[WORK TO COMPLETE] In this exercise, write out the data word for word and leave every image out.

[RECORDS FOR THIS TASK]
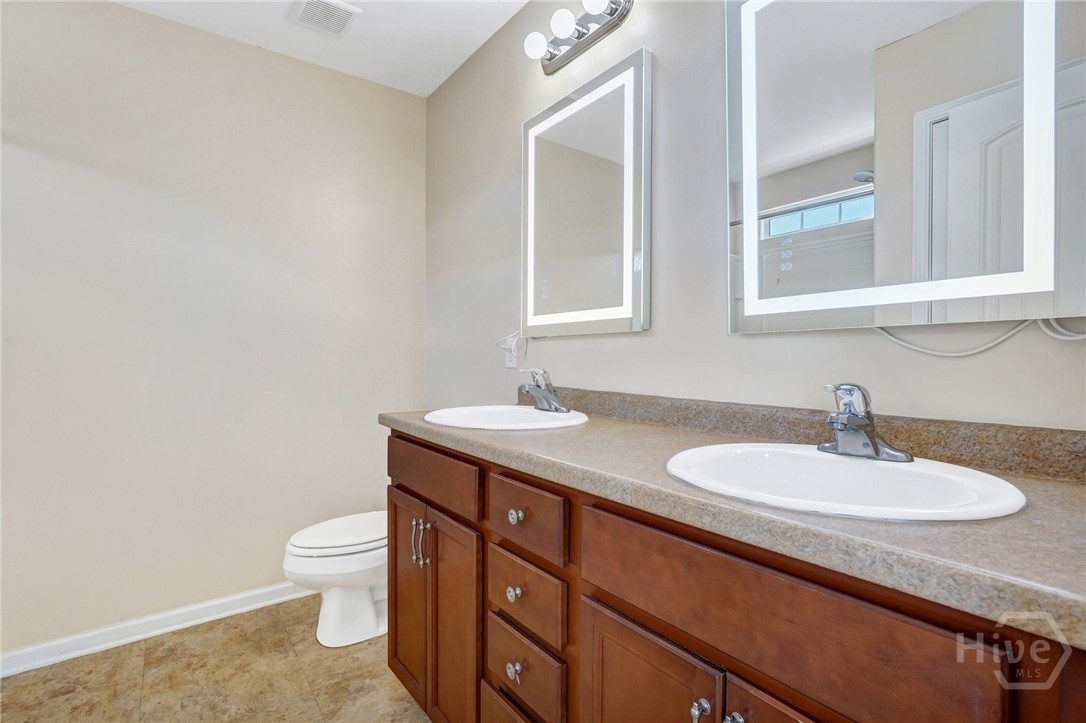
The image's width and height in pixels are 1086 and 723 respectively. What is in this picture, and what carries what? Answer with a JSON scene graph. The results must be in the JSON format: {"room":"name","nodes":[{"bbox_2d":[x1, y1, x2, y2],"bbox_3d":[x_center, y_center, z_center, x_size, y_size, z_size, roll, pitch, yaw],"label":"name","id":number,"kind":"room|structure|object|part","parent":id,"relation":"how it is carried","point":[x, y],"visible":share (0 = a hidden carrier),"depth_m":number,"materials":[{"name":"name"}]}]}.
{"room":"bathroom","nodes":[
{"label":"bathroom","id":0,"kind":"room"},
{"bbox_2d":[0,0,426,654],"bbox_3d":[-1.534,-0.140,2.083,2.269,2.446,0.113,0,1,-37],"label":"left wall","id":1,"kind":"structure","parent":0,"point":[130,13],"depth_m":2.07,"materials":[{"name":"paint"}]},
{"bbox_2d":[0,580,311,677],"bbox_3d":[-1.349,1.041,2.153,1.716,0.084,0.017,0,1,-37],"label":"baseboard","id":2,"kind":"structure","parent":1,"relation":"attached to","point":[185,610],"depth_m":1.99,"materials":[{"name":"white paint"}]},
{"bbox_2d":[0,596,429,722],"bbox_3d":[-0.613,1.135,0.853,2.389,0.063,3.170,0,1,-37],"label":"floor","id":3,"kind":"structure","parent":0,"point":[192,637],"depth_m":1.74,"materials":[{"name":"beige tile"}]},
{"bbox_2d":[282,510,387,648],"bbox_3d":[-0.679,0.715,2.122,0.729,0.742,0.447,0,1,-37],"label":"toilet","id":4,"kind":"object","parent":3,"relation":"on","point":[360,601],"visible":0.54,"depth_m":1.95,"materials":[{"name":"white ceramic"}]},
{"bbox_3d":[-0.749,0.673,2.072,0.476,0.042,0.378,0,1,-37],"label":"toilet lid","id":5,"kind":"part","parent":4,"relation":"part of","materials":[{"name":"white plastic"}]},
{"bbox_2d":[385,429,1083,722],"bbox_3d":[0.193,0.663,1.157,0.573,0.902,1.652,0,1,-37],"label":"bathroom vanity","id":6,"kind":"object","parent":3,"relation":"on","point":[702,652],"visible":0.74,"depth_m":0.78,"materials":[{"name":"brown wood"}]},
{"bbox_3d":[-0.476,0.847,1.833,0.052,0.663,0.349,0,1,-37],"label":"cabinet door","id":7,"kind":"part","parent":6,"relation":"part of","materials":[{"name":"brown wood"}]},
{"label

[TASK ANSWER]
The image's width and height in pixels are 1086 and 723 respectively. What is in this picture, and what carries what? Answer with a JSON scene graph. The results must be in the JSON format: {"room":"name","nodes":[{"bbox_2d":[x1, y1, x2, y2],"bbox_3d":[x_center, y_center, z_center, x_size, y_size, z_size, roll, pitch, yaw],"label":"name","id":number,"kind":"room|structure|object|part","parent":id,"relation":"how it is carried","point":[x, y],"visible":share (0 = a hidden carrier),"depth_m":number,"materials":[{"name":"name"}]}]}.
{"room":"bathroom","nodes":[
{"label":"bathroom","id":0,"kind":"room"},
{"bbox_2d":[0,0,426,654],"bbox_3d":[-1.534,-0.140,2.083,2.269,2.446,0.113,0,1,-37],"label":"left wall","id":1,"kind":"structure","parent":0,"point":[130,13],"depth_m":2.07,"materials":[{"name":"paint"}]},
{"bbox_2d":[0,580,311,677],"bbox_3d":[-1.349,1.041,2.153,1.716,0.084,0.017,0,1,-37],"label":"baseboard","id":2,"kind":"structure","parent":1,"relation":"attached to","point":[185,610],"depth_m":1.99,"materials":[{"name":"white paint"}]},
{"bbox_2d":[0,596,429,722],"bbox_3d":[-0.613,1.135,0.853,2.389,0.063,3.170,0,1,-37],"label":"floor","id":3,"kind":"structure","parent":0,"point":[192,637],"depth_m":1.74,"materials":[{"name":"beige tile"}]},
{"bbox_2d":[282,510,387,648],"bbox_3d":[-0.679,0.715,2.122,0.729,0.742,0.447,0,1,-37],"label":"toilet","id":4,"kind":"object","parent":3,"relation":"on","point":[360,601],"visible":0.54,"depth_m":1.95,"materials":[{"name":"white ceramic"}]},
{"bbox_3d":[-0.749,0.673,2.072,0.476,0.042,0.378,0,1,-37],"label":"toilet lid","id":5,"kind":"part","parent":4,"relation":"part of","materials":[{"name":"white plastic"}]},
{"bbox_2d":[385,429,1083,722],"bbox_3d":[0.193,0.663,1.157,0.573,0.902,1.652,0,1,-37],"label":"bathroom vanity","id":6,"kind":"object","parent":3,"relation":"on","point":[702,652],"visible":0.74,"depth_m":0.78,"materials":[{"name":"brown wood"}]},
{"bbox_3d":[-0.476,0.847,1.833,0.052,0.663,0.349,0,1,-37],"label":"cabinet door","id":7,"kind":"part","parent":6,"relation":"part of","materials":[{"name":"brown wood"}]},
{"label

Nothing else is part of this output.